My Brother Is Not a Monster: A Story of Addiction and Recovery
There are millions of children living in the U.S. who have a sibling with Substance Use Disorder (SUD). Often their stories are unheard.
“My Brother is Not a Monster: A Story of Addiction and Recovery,” is a unique illustrated children’s book which addresses the current opioid epidemic. It is about a young girl, whose older brother is using drugs. “My Brother is Not a Monster,” is a realistic and yet optimistic story which illustrates the effects substance use disorder can have on the family, while also showing that there is support available both for the person with SUD and their family. In addition to the story, the book has an extensive workbook which includes: Tips for Parents/Caregivers, Tips for Young People, Resources, and a Glossary. A section entitled, “Thoughts and Reflections” guides children, as well as parents/caregivers and professionals working with children.
This section will:
1. Help children identify feelings that they may have if there is SUD in the family. The book points out that often children may have mixed or ambivalent and confusing feelings if their loved one has SUD. For example, they may feel loving and protective and also angry and sad. This is perfectly normal. It is important that children don’t bottle up their feelings, but find healthy ways to identify and deal with them.

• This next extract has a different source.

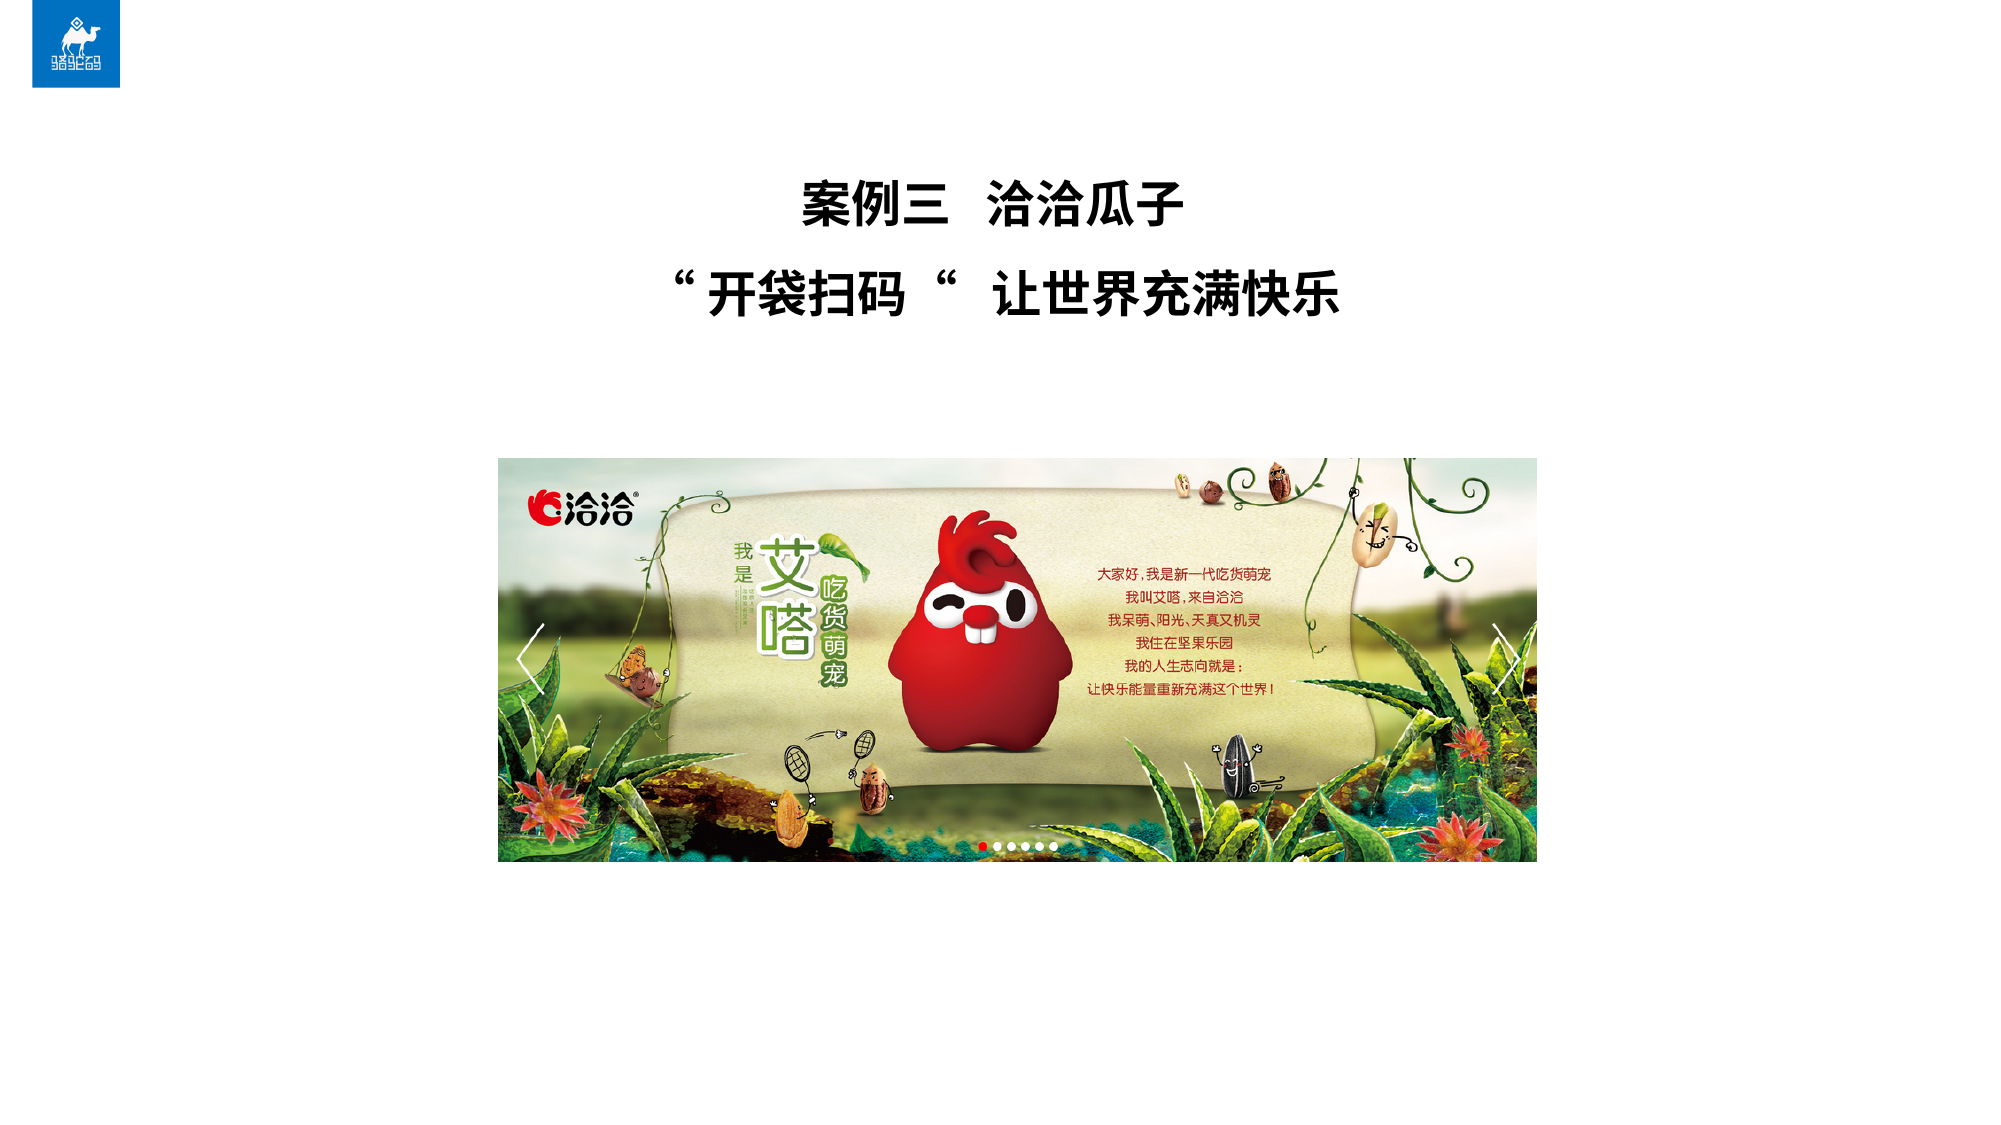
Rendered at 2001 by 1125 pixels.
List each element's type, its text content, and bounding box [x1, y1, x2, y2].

text_box 案例三 洽洽瓜子 “开袋扫码“ 让世界充满快乐 [571, 135, 1416, 330]
picture [498, 457, 1537, 862]
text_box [32, 0, 120, 88]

2. Help children brainstorm ways to cope with their feelings including such things as journaling, art, and physical activities.
3. Help children think about who they might be able to talk to and share their feelings and concerns with, such as a parent/caregiver, counselor, mental health provider, or another trusted adult.
Why did I write My Brother Is Not a Monster: A Story of Addiction and Recovery?
I’m a clinical social worker and have been involved with families who are dealing with SUD for several decades. In the course of my work, I have seen how difficult it can be for children in these families and how adults in their lives can often be at a loss for words in initiating conversations around this topic. As a single parent of two children, one of whom has SUD, I understand how difficult it can be to help other children in the family.
Although I always took care of my younger son while my older son was using substances, looking back, I realize I wasn’t always emotionally available in the way I wish I had been. Also, I didn’t have the tools and resources to help my son process his feelings regarding his older brother’s SUD. I wrote this book in the hopes it could support and inform families like mine.
I hope the book will help children to learn what is often called the 3 Cs: 1. They didn’t cause their loved one’s SUD. 2. They can’t control their loved one’s SUD, no matter how much they try and 3. They can’t cure their loved ones SUD.
Lastly, it is important for children to know that even if their loved one does continue or resume their use of substances, they themselves can still have a happy, productive, and joyful life.